* _PROBLEM TO WORK ON_: Among the lines below, restate word for word only those from the line with "A0A2R4P990: 11000 -> 10400" through the line with "A0A2R4P9D3: 9400 -> 9000", with both end lines kept.

* _STUDY MATERIAL_:
== == ==

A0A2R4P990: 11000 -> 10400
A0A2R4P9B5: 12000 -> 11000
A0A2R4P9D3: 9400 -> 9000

== == ==

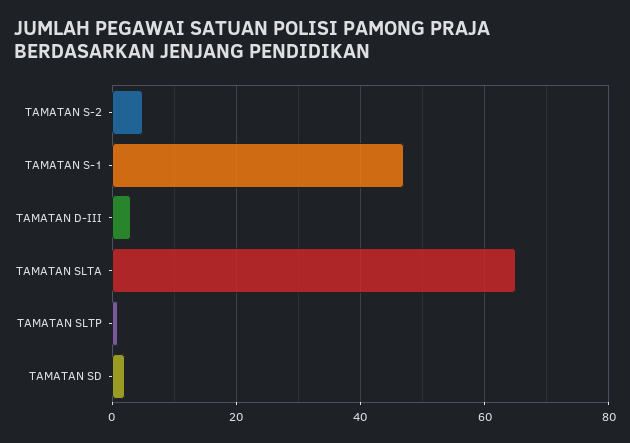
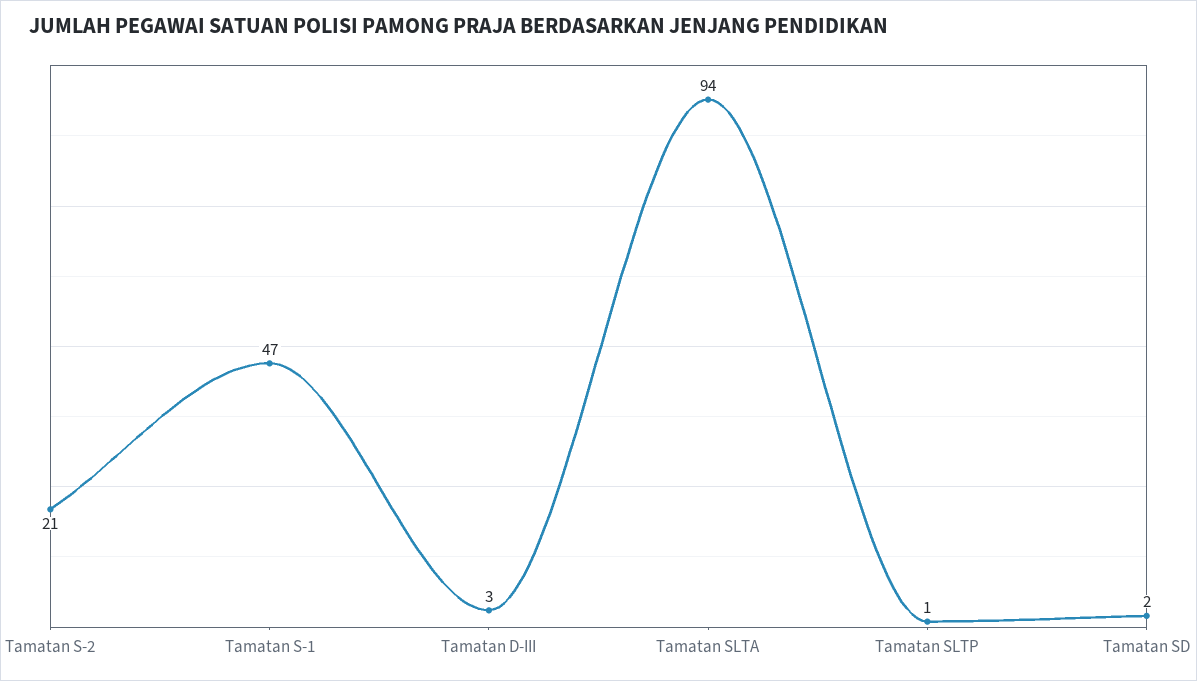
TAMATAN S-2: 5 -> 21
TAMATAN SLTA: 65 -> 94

== == ==

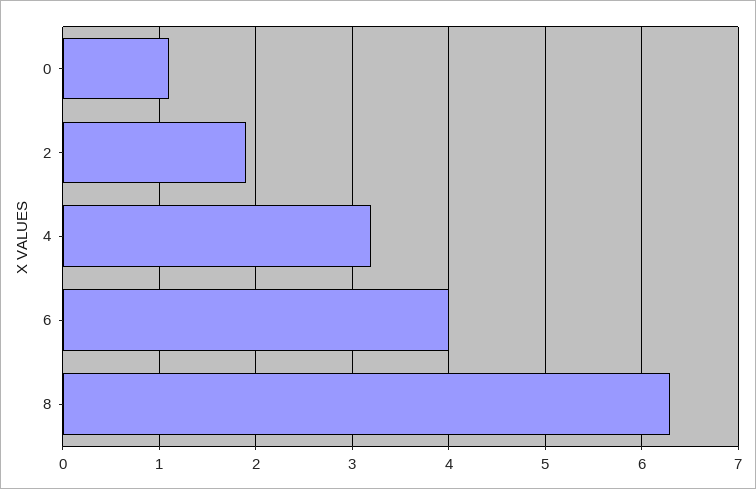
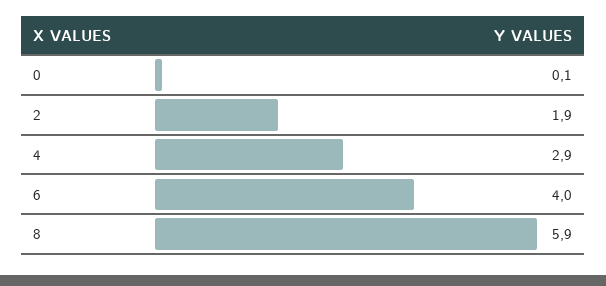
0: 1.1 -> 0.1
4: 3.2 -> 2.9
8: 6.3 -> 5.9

== == ==

* _EXERCISE RESPONSE_:
A0A2R4P990: 11000 -> 10400
A0A2R4P9B5: 12000 -> 11000
A0A2R4P9D3: 9400 -> 9000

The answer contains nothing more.